In the midst of that effort, I have received "data", perceptions in the environment of uncertainty, confusion and scarcity. These perceptions are bothersome. My personality naturally solves problems, so the mere idea that there is a problem or something "wrong" inspires my mind and heart to start the process of solving the problem and making things "right". These perceptions are illusions. Everything is perfect. All is well. However, the practical reality of that and my minds perceptions as conditioned by previous experiences are very different.

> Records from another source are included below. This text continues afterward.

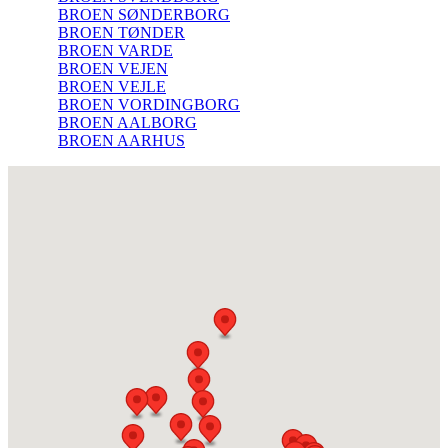
BROEN SØNDERBORG
BROEN TØNDER
BROEN VARDE
BROEN VEJEN
BROEN VEJLE
BROEN VORDINGBORG
BROEN AALBORG
BROEN AARHUS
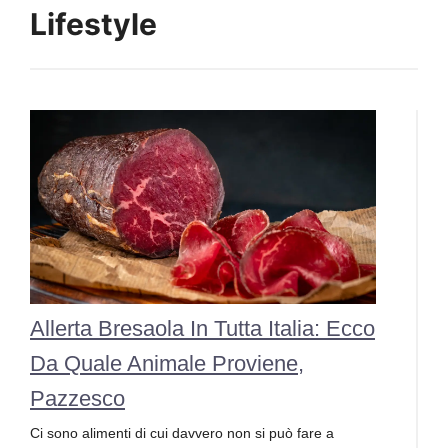
Lifestyle
Allerta Bresaola In Tutta Italia: Ecco
Da Quale Animale Proviene,
Pazzesco
Ci sono alimenti di cui davvero non si può fare a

I have had experiences in my life that include the experience of starvation. Literal starvation. I know what it's like to be hungry and not eat because there is no food available. I have had the experience on more than one occasion and in more than one circumstance. The practical meaning of those experiences is: When I perceive scarcity, I experience a sense of needing to consume something, to implement some sort of action to "solve" the "problem" of scarcity. But, the scarcity is not real. It's an illusion. I am not hungry. I can wait until the day that intended to eat. I am well. All is well.
Actually, hunger is not a factor. I don't feel hungry or more hungry than I would usually feel at this time in my fasting schedule, but I do have a perception of wanting to consume, to have something that I would not have during what I would perceive as a time of scarcity. It's sort of like being on vacation and knowing that you'll be returning to work in just a few days and then you get the idea in your head that you want to do everything you could only do on vacation. In actuality, those many activities and "things" that you could only do while on vacation are activities and things that you wouldn't do and don't actually want to do in any other circumstance, but it's available so, you'd like to do it. It's weird.
Anyway, I am okay. I have had 9 months of what is probably the most peaceful life I have had in many years. I am ready to return to work. Thank you to everyone who helped me have this time to rest and enjoy what there is to enjoy about my life.